En premier lieu, Luis Fonsi, 39 ans, et Daddy Yankee, 40 ans, sont loin d’être des novices. Stars en Amérique latine, ils ont contribué à perpétuer l’image du crooner latino pour l’un (qui, au passage, a déjà chanté pour le Pape et pour Obama) et à populariser le genre du reggaeton pour l’autre. En second lieu, le succès d’un artiste latino à l’échelle planétaire n’a rien d’original, en témoigne celui des Ricky Martin, Shakira et autres Enrique Inglesias. La différence ? Ces glorieux prédécesseurs n’ont pas bénéficié de la multiplication des canaux de diffusion numériques qui ont boosté le potentiel de viralité du single de Fonsi et Yankee.


En effet, celui-ci a bénéficié de la puissance des réseaux sociaux. Ainsi, la chanson et son clip arborent tous les atouts du contenu viral idéal dont rêvent les marques : simple, ensoleillé, accrocheur, exotique tout en étant universel. Luis Fonsi le dit lui-même :


« Je voulais seulement créer une chanson divertissante avec la « saveur » latino et qui ferait danser les gens »


À cela, on peut ajouter une petite touche d’impertinence avec la présence de Daddy Yankee, représentant du reggaeton, genre musical longtemps à la marge dans le bassin caribéen en passe de devenir mainstream avec le succès de “Despacito”.


Puis, les internautes se sont réappropriés le titre pour en devenir les ambassadeurs. Ainsi, des milliers de mèmes (déclinaison en masse d’un contenu sur le web) ont été produit générant parfois des dizaines de millions de vues. Ironiques, référentiels, décalés ou humoristiques, il y en a pour tous les goûts. Il ne faut pas oublier ces milliers de musiciennes et de musiciens qui reprennent la chanson, seuls ou en groupe, a capella ou avec des instruments, fidèles à l’original ou dans des versions plus… audacieuses (classique, métal…).
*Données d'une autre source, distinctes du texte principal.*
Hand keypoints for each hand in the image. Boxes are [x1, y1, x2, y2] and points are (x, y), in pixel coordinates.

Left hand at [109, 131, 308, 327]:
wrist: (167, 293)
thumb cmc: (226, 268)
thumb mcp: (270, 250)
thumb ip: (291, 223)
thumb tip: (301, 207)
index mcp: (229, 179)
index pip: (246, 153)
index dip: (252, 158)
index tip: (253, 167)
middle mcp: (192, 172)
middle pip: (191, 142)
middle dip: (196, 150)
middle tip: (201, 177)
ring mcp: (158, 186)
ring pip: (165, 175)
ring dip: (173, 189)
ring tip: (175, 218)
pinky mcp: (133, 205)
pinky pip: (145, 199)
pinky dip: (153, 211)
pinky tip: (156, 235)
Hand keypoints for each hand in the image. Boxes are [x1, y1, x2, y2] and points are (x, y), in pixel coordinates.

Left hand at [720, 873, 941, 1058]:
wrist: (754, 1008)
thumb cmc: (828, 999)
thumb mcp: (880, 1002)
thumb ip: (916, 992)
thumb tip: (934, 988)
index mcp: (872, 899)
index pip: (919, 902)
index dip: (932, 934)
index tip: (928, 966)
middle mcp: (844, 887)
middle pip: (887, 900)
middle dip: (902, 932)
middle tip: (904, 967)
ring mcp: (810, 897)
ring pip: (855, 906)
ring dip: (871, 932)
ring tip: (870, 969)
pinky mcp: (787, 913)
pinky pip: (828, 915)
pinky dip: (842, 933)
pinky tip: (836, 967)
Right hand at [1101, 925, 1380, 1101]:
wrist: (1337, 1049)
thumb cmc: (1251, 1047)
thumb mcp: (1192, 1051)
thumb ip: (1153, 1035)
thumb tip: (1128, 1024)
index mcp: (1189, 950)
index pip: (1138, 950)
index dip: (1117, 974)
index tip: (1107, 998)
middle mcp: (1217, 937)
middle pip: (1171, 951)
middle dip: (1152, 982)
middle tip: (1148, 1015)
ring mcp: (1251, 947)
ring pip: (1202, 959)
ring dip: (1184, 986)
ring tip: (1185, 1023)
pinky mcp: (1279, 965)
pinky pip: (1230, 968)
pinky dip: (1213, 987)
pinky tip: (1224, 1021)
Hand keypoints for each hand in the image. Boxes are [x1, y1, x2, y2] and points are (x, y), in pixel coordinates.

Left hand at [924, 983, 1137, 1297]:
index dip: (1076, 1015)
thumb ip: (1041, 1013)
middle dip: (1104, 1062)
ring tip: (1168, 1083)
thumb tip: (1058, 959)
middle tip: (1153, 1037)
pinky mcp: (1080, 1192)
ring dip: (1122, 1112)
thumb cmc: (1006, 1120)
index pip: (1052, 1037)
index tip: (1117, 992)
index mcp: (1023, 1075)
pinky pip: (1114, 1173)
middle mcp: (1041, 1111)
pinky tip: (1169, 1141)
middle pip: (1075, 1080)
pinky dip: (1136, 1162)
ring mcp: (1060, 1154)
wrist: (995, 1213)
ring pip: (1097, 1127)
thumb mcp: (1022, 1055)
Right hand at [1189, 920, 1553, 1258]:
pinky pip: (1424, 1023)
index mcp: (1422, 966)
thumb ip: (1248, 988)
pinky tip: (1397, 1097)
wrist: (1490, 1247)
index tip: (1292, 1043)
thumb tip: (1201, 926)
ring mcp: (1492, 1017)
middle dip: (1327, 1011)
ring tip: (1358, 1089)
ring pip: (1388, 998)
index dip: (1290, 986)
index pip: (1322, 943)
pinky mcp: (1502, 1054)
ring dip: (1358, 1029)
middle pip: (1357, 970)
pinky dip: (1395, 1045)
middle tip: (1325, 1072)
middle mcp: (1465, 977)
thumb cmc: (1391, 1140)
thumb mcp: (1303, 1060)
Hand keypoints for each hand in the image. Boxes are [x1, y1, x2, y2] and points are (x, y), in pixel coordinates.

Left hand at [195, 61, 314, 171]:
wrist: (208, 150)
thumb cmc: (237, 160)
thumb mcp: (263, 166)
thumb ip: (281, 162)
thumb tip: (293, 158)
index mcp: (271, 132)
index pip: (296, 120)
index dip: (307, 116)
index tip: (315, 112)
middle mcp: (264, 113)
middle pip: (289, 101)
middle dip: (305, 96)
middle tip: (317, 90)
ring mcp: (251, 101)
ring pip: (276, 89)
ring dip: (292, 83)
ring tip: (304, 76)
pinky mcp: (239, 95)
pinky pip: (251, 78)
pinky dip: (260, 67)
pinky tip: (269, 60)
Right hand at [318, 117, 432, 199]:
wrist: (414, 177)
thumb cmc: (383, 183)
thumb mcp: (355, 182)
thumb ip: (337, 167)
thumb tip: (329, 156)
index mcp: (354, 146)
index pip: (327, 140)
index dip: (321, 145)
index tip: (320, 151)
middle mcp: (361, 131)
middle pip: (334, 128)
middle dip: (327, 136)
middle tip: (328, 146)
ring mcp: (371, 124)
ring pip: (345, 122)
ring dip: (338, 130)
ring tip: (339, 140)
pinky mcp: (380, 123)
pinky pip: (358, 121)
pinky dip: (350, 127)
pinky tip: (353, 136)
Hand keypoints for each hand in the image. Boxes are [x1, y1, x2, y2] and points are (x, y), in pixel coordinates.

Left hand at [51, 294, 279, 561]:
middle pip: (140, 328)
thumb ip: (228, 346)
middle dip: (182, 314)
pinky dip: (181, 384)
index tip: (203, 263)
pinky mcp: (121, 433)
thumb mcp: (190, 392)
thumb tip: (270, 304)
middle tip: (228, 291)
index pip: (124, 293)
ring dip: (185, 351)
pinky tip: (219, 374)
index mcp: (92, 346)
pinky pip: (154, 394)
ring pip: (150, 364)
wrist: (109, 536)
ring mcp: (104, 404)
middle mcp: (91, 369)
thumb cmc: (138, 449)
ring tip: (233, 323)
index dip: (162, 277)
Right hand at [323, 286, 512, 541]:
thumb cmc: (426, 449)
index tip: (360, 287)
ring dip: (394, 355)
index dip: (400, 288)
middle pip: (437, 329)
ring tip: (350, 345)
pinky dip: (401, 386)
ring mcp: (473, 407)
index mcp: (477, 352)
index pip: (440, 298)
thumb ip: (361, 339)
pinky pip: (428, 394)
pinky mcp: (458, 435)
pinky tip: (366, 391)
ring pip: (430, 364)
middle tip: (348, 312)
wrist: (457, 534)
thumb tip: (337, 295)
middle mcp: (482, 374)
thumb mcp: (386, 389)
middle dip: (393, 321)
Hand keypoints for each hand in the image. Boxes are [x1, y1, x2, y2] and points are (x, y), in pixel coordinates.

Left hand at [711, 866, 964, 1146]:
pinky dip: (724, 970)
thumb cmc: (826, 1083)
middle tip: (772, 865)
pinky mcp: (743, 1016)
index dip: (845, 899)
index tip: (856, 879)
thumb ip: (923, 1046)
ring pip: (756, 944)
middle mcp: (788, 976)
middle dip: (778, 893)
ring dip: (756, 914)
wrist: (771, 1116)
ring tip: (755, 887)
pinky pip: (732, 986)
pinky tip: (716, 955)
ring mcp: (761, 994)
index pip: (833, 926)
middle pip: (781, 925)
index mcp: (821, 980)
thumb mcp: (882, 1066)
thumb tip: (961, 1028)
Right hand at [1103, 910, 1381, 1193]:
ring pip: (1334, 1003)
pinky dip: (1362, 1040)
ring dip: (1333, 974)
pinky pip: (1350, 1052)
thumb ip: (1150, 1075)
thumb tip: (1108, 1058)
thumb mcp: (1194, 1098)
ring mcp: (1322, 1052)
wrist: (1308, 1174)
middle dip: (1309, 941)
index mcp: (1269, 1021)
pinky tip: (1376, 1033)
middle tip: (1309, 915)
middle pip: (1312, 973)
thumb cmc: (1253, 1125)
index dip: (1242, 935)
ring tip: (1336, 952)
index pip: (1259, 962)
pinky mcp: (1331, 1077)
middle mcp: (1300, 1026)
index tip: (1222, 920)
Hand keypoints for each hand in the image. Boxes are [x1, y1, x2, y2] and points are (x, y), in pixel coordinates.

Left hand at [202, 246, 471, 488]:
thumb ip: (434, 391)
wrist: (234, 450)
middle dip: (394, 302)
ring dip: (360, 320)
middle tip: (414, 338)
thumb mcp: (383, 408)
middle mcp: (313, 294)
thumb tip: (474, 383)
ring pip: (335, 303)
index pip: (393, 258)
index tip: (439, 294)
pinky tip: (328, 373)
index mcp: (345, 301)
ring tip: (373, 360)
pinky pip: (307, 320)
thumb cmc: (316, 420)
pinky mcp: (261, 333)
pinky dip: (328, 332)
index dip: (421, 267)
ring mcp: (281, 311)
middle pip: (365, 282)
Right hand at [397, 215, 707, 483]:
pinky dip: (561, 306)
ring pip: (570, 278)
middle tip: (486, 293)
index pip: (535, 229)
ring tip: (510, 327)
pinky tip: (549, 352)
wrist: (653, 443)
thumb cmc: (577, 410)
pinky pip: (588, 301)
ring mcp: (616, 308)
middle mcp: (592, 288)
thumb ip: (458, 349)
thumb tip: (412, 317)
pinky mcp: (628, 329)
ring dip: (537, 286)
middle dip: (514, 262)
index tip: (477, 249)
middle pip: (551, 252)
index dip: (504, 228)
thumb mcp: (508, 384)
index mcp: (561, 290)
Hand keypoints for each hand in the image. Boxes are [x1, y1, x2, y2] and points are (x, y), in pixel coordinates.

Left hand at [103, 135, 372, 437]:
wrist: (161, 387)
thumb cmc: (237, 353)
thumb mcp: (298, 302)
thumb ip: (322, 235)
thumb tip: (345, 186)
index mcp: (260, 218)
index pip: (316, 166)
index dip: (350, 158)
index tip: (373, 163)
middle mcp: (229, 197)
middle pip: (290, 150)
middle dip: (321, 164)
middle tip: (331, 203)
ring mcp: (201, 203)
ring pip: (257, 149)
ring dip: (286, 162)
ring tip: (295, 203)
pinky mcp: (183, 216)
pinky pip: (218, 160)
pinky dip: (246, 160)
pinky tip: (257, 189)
La propagation du titre ne semble avoir aucune limite au point même d’inquiéter les politiques. Interdit en Malaisie pour son contenu jugé contraire aux bonnes mœurs, il a été récupéré par le Président Vénézuélien Nicolas Maduro pour défendre son projet d’assemblée constituante ce qui n’a pas manqué de provoquer l’ire des deux artistes sur Twitter et Instagram.


À l’heure actuelle, rien ne semble arrêter « Despacito », la chanson qui enchaînent les records à une vitesse vertigineuse. Un comble pour un titre qui signifie « lentement ».